Excerpt from Official Report of the Scottish Parliament 4 February 2009

The Presiding Officer (Alex Fergusson): Good afternoon. The first item of business is time for reflection. Our time for reflection leader is Professor John Haldane, director of the centre for ethics, philosophy and public affairs from the University of St Andrews.

Professor John Haldane (Director of the Centre for Ethics, Philosophy and Public Affairs, University of St Andrews): Thank you, Presiding Officer. I am conscious of the great honour you do me, and am grateful for the privilege of being able to speak to you today.

Debate is the business of this chamber, and whether it is engaged in for personal display or party advantage, its first and final function is that of promoting action by the Parliament, on behalf of the nation. In sharing that common purpose, you are all to some degree philosophers, or should aim to be such, for all thought begins and ends in action; and resulting actions and policies are only as coherent, effective and worth while as the thought that conceives them.

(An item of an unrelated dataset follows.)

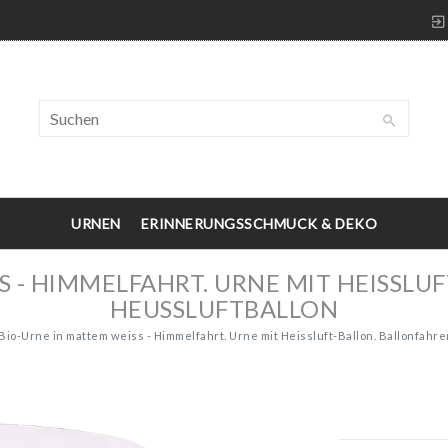
URNEN
ERINNERUNGSSCHMUCK & DEKO
S - HIMMELFAHRT. URNE MIT HEISSLUF
HEUSSLUFTBALLON
Bio-Urne in mattem weiss - Himmelfahrt. Urne mit Heissluft-Ballon. Ballonfahre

The writer G K Chesterton remarked that we have no alternative except being influenced by thought that has been thought out or by thought that has not been thought out, and he observed that the second is what is called philosophy. Some degree of serious reflection is necessary for responsible politics, but like any other skill, thinking needs to be directed to good ends.

How, then, are those ends to be identified? Again Chesterton has wisdom to offer when he writes regarding human wellbeing that we must first find the cure before we can identify the disease. Any appearance of paradox there quickly disappears when we recognise that the example of a secure and loving family illuminates the problems of failed ones; and the sight of a well-functioning community reveals where communal life has dissolved into mere co-existence, or declined into suspicion and mistrust.

It is not the business of politics to save souls, but equally politics cannot achieve and maintain decency, let alone rise to greatness, unless it recognises that human beings are soulful creatures before and after they are economic or pleasure-seeking agents. That soulfulness shows itself in three ways: first, in a sense of contingency and vulnerability, as we find ourselves in a world we did not make, and in conditions we did not choose; secondly, in a recognition of our conflictedness, and how we are drawn to good and bad alike; and thirdly, in a yearning for completion in secure and enduring personal relationships. Out of those intimations of our spiritual nature are born three great virtues: solidarity with the suffering; repentance for wrongs inflicted; and creativity in the hope of making and sharing things of enduring worth.

Such virtues might not resolve debates about budget allocations, but without them Parliament has little to offer—at best it is an irrelevance; at worst a burden. So again, you have reason to be philosophical, reflecting on our shared vulnerability, conflictedness and yearning, and working out how those constants of the human condition might be relevant to today’s policy making.